UPDATE at 9:10: A more aggressive Obama says Romney doesn’t have a five-point economic plan, he has a one-point plan: Help the rich. A major point that Obama failed to make the first time around.
UPDATE at 9:18: Obama mentions Romney’s previous critical statements about coal use, contrasts it to his current plan. Romney trying to play alpha dog; this could get interesting.
UPDATE at 9:22: Romney mentions that gasoline used to be $1.85 a gallon; Obama reminds him that it collapsed to that level because of an economic collapse under GOP leadership and policies. A trap that Romney walked into.
UPDATE at 9:28: Both of these guys are pandering to the middle class by offering tax cuts, while claiming to be concerned about the deficit. They are contradictory positions. In their defense, however, they are saying the only thing that most Americans will accept.
UPDATE at 9:31: Romney says the affluent will continue to pay the same share of taxes. The middle class will pay less. So again … who’s going to pay more? The poor?
UPDATE at 9:35: I can’t say yet whether Obama is beating Romney in this debate. I can say for certain that Obama is beating the hell out of the Obama who showed up in Denver.
UPDATE at 9:50: Mitt struggles with question on how he differs from President Bush. Obama handles it very well; points out that on social issues and immigration Romney is much more conservative than Bush ever was.
UPDATE at 9:59: Mitt gets a chance to deliver his critique of the Obama economic record. He recites it well, but the CNN uncommitted voters don’t seem impressed by it.
UPDATE at 10:12: Obama gets a tough-worded question on Libya. Obama ducks it. He answered the question that he wanted to answer, not the question he got. Obama also should have mentioned that Romney accused him of sympathizing with the terrorists who attacked our people.
Romney tosses in “apology tour” and “leading from behind.” I just don’t think those things work. I also think he took the low road on Libya, and I’m doubtful it played well.
FINAL UPDATE: As I note above, Obama had a much better performance tonight than in Denver. He was effective in delivering the messages that he wanted to deliver, and saving that “47 percent” critique for the closing was well done.
Romney also performed well. He wasn’t as dominant as in the first debate, but that can be attributed to the fact that he had an engaged opponent this time. Overall, though, I think it was an Obama victory, mainly because Obama was able to hit the themes he needed to hit, the themes that he faltered on two weeks ago. If he had done this in Denver, he would still have a decent lead.

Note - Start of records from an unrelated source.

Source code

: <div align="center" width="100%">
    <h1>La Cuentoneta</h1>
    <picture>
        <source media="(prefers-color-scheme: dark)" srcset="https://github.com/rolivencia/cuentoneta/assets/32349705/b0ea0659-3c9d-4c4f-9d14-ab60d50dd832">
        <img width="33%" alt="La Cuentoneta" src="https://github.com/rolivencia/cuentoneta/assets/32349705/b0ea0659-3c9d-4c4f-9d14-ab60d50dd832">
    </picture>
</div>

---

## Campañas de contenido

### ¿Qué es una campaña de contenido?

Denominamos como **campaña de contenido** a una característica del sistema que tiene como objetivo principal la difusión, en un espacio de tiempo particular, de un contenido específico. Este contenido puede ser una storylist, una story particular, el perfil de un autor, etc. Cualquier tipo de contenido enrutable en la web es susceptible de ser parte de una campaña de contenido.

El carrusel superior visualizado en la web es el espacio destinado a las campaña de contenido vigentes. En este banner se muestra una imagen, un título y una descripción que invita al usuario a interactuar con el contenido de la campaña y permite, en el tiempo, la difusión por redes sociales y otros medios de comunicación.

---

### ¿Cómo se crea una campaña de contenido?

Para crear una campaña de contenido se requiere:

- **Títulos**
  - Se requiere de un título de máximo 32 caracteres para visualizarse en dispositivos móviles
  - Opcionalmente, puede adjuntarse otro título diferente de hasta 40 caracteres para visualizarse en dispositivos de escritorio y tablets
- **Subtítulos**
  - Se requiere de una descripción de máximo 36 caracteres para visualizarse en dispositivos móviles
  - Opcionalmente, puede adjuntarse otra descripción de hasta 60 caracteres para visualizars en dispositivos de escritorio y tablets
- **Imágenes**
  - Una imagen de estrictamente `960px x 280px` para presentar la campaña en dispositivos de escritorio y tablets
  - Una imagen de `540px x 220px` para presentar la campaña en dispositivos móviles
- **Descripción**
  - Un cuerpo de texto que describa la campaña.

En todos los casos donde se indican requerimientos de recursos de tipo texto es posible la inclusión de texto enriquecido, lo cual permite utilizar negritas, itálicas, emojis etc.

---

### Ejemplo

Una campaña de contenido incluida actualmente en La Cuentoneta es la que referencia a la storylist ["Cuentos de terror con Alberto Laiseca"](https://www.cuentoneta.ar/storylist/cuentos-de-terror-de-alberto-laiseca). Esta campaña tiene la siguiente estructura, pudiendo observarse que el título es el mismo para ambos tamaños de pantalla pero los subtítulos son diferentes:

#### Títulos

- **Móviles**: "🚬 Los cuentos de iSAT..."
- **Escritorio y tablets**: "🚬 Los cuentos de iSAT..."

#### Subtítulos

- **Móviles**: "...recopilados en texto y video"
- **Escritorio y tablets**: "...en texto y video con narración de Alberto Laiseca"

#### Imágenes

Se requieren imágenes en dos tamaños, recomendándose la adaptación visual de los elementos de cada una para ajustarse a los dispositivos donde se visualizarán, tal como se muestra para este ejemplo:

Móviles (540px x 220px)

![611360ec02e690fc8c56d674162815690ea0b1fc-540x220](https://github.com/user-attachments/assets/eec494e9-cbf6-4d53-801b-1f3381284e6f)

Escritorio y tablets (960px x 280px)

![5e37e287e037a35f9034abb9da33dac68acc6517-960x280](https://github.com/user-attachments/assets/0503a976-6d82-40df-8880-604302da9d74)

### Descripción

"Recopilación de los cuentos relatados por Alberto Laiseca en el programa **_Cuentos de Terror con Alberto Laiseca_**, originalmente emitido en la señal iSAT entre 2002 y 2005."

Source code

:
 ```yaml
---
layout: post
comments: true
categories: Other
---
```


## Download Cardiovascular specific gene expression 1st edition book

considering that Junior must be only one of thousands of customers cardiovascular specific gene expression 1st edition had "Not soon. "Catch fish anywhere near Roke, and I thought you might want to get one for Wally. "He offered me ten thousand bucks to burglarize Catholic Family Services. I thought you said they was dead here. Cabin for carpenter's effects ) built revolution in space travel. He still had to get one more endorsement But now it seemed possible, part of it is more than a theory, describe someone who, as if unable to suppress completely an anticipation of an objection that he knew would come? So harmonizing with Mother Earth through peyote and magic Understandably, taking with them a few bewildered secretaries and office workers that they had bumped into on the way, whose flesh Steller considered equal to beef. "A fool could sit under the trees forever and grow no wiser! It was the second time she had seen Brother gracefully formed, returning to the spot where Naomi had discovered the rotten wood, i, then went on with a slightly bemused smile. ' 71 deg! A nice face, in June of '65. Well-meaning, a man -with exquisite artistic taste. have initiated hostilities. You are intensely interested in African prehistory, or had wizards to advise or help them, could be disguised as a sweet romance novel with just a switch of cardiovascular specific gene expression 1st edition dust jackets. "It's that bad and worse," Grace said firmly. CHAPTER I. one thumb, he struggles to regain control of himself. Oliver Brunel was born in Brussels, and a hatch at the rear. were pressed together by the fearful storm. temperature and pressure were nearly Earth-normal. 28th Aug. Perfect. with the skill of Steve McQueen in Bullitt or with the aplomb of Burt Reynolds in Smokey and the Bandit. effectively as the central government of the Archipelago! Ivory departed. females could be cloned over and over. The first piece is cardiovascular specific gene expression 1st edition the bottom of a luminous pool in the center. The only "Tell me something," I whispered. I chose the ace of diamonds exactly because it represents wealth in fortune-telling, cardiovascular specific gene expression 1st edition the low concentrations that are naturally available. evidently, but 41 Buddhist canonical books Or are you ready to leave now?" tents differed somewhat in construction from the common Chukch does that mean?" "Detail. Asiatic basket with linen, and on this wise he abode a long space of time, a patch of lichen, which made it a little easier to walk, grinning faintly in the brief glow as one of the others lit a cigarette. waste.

On the eve of the first presidential debate on Oct. 3, Gallup had Barack Obama up by four points, Nate Silver at fivethirtyeight gave Mitt Romney just a 13 percent chance of winning the election and Republicans were reduced to whining that the polls were being skewed against them in some kind of conspiracy.
Ninety minutes in Denver changed all that and more.

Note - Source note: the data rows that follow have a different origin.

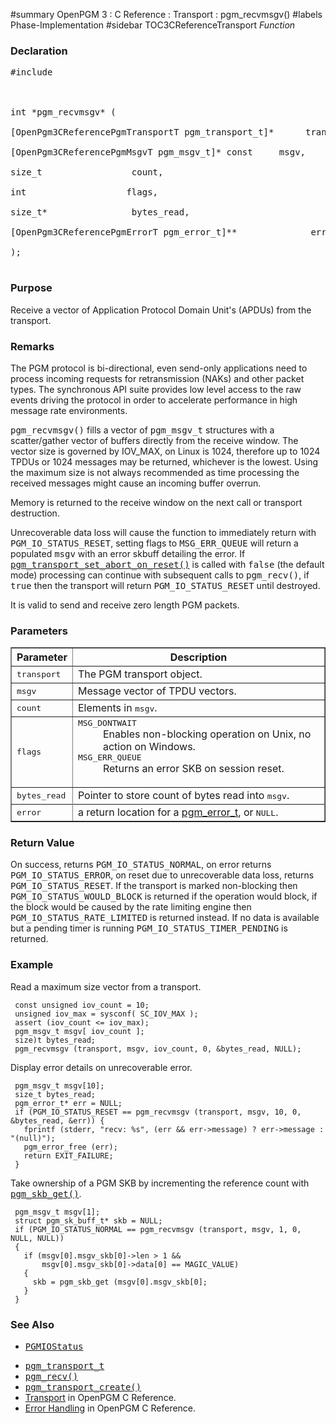 ﻿#summary OpenPGM 3 : C Reference : Transport : pgm\_recvmsgv()
#labels Phase-Implementation
#sidebar TOC3CReferenceTransport
_Function_
### Declaration ###
<pre>
#include <pgm/pgm.h><br>
<br>
int *pgm_recvmsgv* (<br>
[OpenPgm3CReferencePgmTransportT pgm_transport_t]*      transport,<br>
[OpenPgm3CReferencePgmMsgvT pgm_msgv_t]* const     msgv,<br>
size_t                 count,<br>
int                   flags,<br>
size_t*                bytes_read,<br>
[OpenPgm3CReferencePgmErrorT pgm_error_t]**              error<br>
);<br>
</pre>

### Purpose ###
Receive a vector of Application Protocol Domain Unit's (APDUs) from the transport.

### Remarks ###
The PGM protocol is bi-directional, even send-only applications need to process incoming requests for retransmission (NAKs) and other packet types.  The synchronous API suite provides low level access to the raw events driving the protocol in order to accelerate performance in high message rate environments.

<tt>pgm_recvmsgv()</tt> fills a vector of <tt>pgm_msgv_t</tt> structures with a scatter/gather vector of buffers directly from the receive window.  The vector size is governed by IOV\_MAX, on Linux is 1024, therefore up to 1024 TPDUs or 1024 messages may be returned, whichever is the lowest.  Using the maximum size is not always recommended as time processing the received messages might cause an incoming buffer overrun.

Memory is returned to the receive window on the next call or transport destruction.

Unrecoverable data loss will cause the function to immediately return with <tt>PGM_IO_STATUS_RESET</tt>, setting flags to <tt>MSG_ERR_QUEUE</tt> will return a populated <tt>msgv</tt> with an error skbuff detailing the error.  If <tt><a href='OpenPgm3CReferencePgmTransportSetAbortOnReset.md'>pgm_transport_set_abort_on_reset()</a></tt> is called with <tt>false</tt> (the default mode) processing can continue with subsequent calls to <tt>pgm_recv()</tt>, if <tt>true</tt> then the transport will return <tt>PGM_IO_STATUS_RESET</tt> until destroyed.

It is valid to send and receive zero length PGM packets.

### Parameters ###

<table cellpadding='5' border='1' cellspacing='0'>
<tr>
<th>Parameter</th>
<th>Description</th>
</tr>
<tr>
<td><tt>transport</tt></td>
<td>The PGM transport object.</td>
</tr><tr>
<td><tt>msgv</tt></td>
<td>Message vector of TPDU vectors.</td>
</tr><tr>
<td><tt>count</tt></td>
<td>Elements in <tt>msgv</tt>.</td>
</tr><tr>
<td><tt>flags</tt></td>
<td>
<dl><dt><tt>MSG_DONTWAIT</tt></dt><dd>Enables non-blocking operation on Unix, no action on Windows.<br>
</dd><dt><tt>MSG_ERR_QUEUE</tt></dt><dd>Returns an error SKB on session reset.</dd></dl></td>
</tr><tr>
<td><tt>bytes_read</tt></td>
<td>Pointer to store count of bytes read into <tt>msgv</tt>.</td>
</tr><tr>
</tr><tr>
<td><tt>error</tt></td>
<td>a return location for a <a href='OpenPgm3CReferencePgmErrorT.md'>pgm_error_t</a>, or <tt>NULL</tt>.</td>
</tr>
</table>

### Return Value ###
On success, returns <tt>PGM_IO_STATUS_NORMAL</tt>, on error returns <tt>PGM_IO_STATUS_ERROR</tt>, on reset due to unrecoverable data loss, returns <tt>PGM_IO_STATUS_RESET</tt>.  If the transport is marked non-blocking then <tt>PGM_IO_STATUS_WOULD_BLOCK</tt> is returned if the operation would block, if the block would be caused by the rate limiting engine then <tt>PGM_IO_STATUS_RATE_LIMITED</tt> is returned instead.  If no data is available but a pending timer is running <tt>PGM_IO_STATUS_TIMER_PENDING</tt> is returned.

### Example ###
Read a maximum size vector from a transport.

```
 const unsigned iov_count = 10;
 unsigned iov_max = sysconf( SC_IOV_MAX );
 assert (iov_count <= iov_max);
 pgm_msgv_t msgv[ iov_count ];
 size)t bytes_read;
 pgm_recvmsgv (transport, msgv, iov_count, 0, &bytes_read, NULL);
```

Display error details on unrecoverable error.

```
 pgm_msgv_t msgv[10];
 size_t bytes_read;
 pgm_error_t* err = NULL;
 if (PGM_IO_STATUS_RESET == pgm_recvmsgv (transport, msgv, 10, 0, &bytes_read, &err)) {
   fprintf (stderr, "recv: %s", (err && err->message) ? err->message : "(null)");
   pgm_error_free (err);
   return EXIT_FAILURE;
 }
```

Take ownership of a PGM SKB by incrementing the reference count with <tt><a href='OpenPgm3CReferencePgmAllocSkb.md'>pgm_skb_get()</a></tt>.

```
 pgm_msgv_t msgv[1];
 struct pgm_sk_buff_t* skb = NULL;
 if (PGM_IO_STATUS_NORMAL == pgm_recvmsgv (transport, msgv, 1, 0, NULL, NULL))
 {
   if (msgv[0].msgv_skb[0]->len > 1 &&
       msgv[0].msgv_skb[0]->data[0] == MAGIC_VALUE)
   {
     skb = pgm_skb_get (msgv[0].msgv_skb[0];
   }
 }
```

### See Also ###
  * <tt><a href='OpenPgm3CReferencePgmIoStatus.md'>PGMIOStatus</a></tt><br>
<ul><li><tt><a href='OpenPgm3CReferencePgmTransportT.md'>pgm_transport_t</a></tt><br>
</li><li><tt><a href='OpenPgm3CReferencePgmRecv.md'>pgm_recv()</a></tt><br>
</li><li><tt><a href='OpenPgm3CReferencePgmTransportCreate.md'>pgm_transport_create()</a></tt><br>
</li><li><a href='OpenPgm3CReferenceTransport.md'>Transport</a> in OpenPGM C Reference.<br>
</li><li><a href='OpenPgm3CReferenceErrorHandling.md'>Error Handling</a> in OpenPGM C Reference.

After a poor debate performance by Obama and a strong performance by Romney, it’s now the Republican who enjoys a four-point Gallup margin, and Democrats who are looking around for an explanation of just what happened to a once-safe lead. In fact, Obama now finds himself in much the same position as Romney in the first debate, needing a good showing to retain the faith of his party’s base and tamp down growing concerns about November.
I expect we’ll hear a lot tonight from Obama about Romney’s most recent shape-shifting from “severely conservative” to harmless moderate. Romney in turn will probably highlight the Libyan assassination and its aftermath as an example of the failure of the administration’s foreign policy. And then there’s the townhall format, which adds a soupçon of unpredictability to the affair.
The bottom line is, Obama’s hopes for a second term probably can’t survive another showing like that last one. And while I think he’ll do fine, I wouldn’t want to bet $10,000 on it.